As histórias surgem em assembleias municipais e por meio de redes locais, e são transformadas pelas ondas do rádio em temas de debate público. A programação alterna entre espanhol e kichwa, entre boletins de notícias e programas dedicados à vida rural, aos direitos das mulheres ou às dinâmicas migratórias dessa região de fronteira. Nessa rotina, o pluralismo deixa de ser uma ideia e se torna algo concreto, audível, compartilhado.
"No Dia Mundial do Rádio, a Rádio Sucumbíos personifica o trabalho silencioso, porém crucial, realizado pelos meios de comunicação locais em toda a Amazônia. Em lugares onde a presença do Estado é desigual e o tempo de deslocamento entre municípios é imenso, o rádio continua sendo um fio vital que conecta a sociedade - uma ferramenta de coesão, um espaço de vigilância ambiental e, muitas vezes, a última garantia de que populações remotas possam fazer suas vozes serem ouvidas. Em um país onde a violência contra jornalistas vem aumentando nos últimos meses e onde o novo governo, no poder há um ano, não parece ter levado a urgência da situação a sério, alertamos para a necessidade de proteger as rádios comunitárias, que estão extremamente próximas das pessoas e são pioneiras na cobertura de notícias ambientais de última hora na região.

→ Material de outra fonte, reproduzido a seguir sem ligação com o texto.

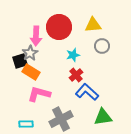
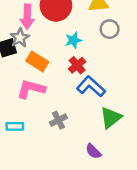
orange rectangle: (31, 72) -> (37, 61), moved
green triangle: (103, 117) -> (111, 118), turned -30
gray cross: (61, 119) -> (58, 120), size x0.6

Na Amazônia, quase toda conversa acaba levando ao meio ambiente. Os ouvintes da emissora falam sobre água contaminada, infraestrutura petrolífera, terras, desmatamento e novos projetos decididos por pessoas distantes da floresta tropical onde eles acontecem. Os jornalistas precisam traduzir a linguagem técnica desses temas em consequências imediatas: o que vai mudar para as famílias, as lavouras e a saúde pública. Em lugares onde a mídia nacional raramente mantém presença contínua, emissoras como a Rádio Sucumbíos são intérpretes essenciais, explicando as transformações desses territórios.
Produzir essas informações envolve desafios constantes. A Amazônia tem infraestrutura limitada, o que torna as viagens caras e extremamente demoradas. A região também conta com conectividade de internet restrita. O financiamento público para a mídia local é escasso, e a receita vem principalmente da publicidade, ocasionalmente complementada por projetos de cooperação internacional que geralmente se concentram em equipamentos - fontes de recursos que não cobrem adequadamente salários ou custos operacionais. Mesmo assim, as expectativas da audiência permanecem altas, porque os impactos são diretos e pessoais.

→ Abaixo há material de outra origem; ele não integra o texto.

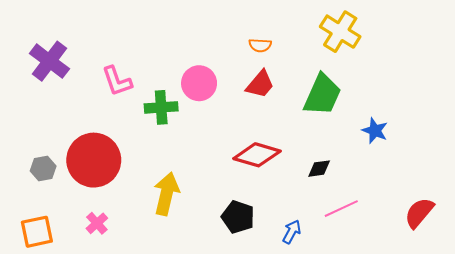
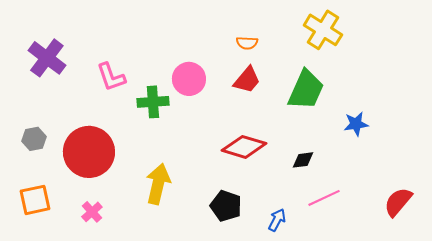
blue star: (375, 131) -> (356, 124), turned -30
gray hexagon: (43, 169) -> (34, 139), moved
orange square: (37, 232) -> (35, 200), moved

E essas questões raramente são neutras. Em toda a região, interesses econômicos e políticos ligados às indústrias extrativas e às estruturas locais de poder podem restringir o espaço de atuação dos jornalistas. A censura raramente aparece como uma proibição explícita; mais frequentemente, surge como a pressão de avisos informais para não entrar em certas áreas, ou como o conhecimento dos riscos de cobrir determinados grupos armados.
A proximidade com a fronteira colombiana acrescenta outra camada de complexidade. Rotas do narcotráfico, economias informais e a presença de atores armados fazem parte do cotidiano dessa região. Não há linhas vermelhas escritas nas paredes do estúdio, mas todos sabem que certas investigações exigem cautela.
Verificar fatos é, portanto, inseparável de manter-se protegido. Os repórteres cruzam informações com várias fontes e avaliam as possíveis consequências antes de ir ao ar. Em comunidades onde todos se conhecem, a credibilidade é vital. A segurança também. Víctor Gómez resume sem dramatizar: "Às vezes, proteger a equipe significa não aprofundar um detalhe que poderia colocar vidas em risco."
Apesar das limitações, a emissora continua se adaptando. A pandemia acelerou sua presença online, com streaming, redes sociais e um site, mas as ondas do rádio continuam sendo essenciais para quem não tem internet confiável. "A emissora mantém uma linha editorial de comunicação comunitária focada em direitos humanos, igualdade de gênero, interculturalidade, mobilidade humana e populações vulneráveis", afirma Víctor Gómez. Porque o que sustenta o rádio, acima de tudo, é sua audiência.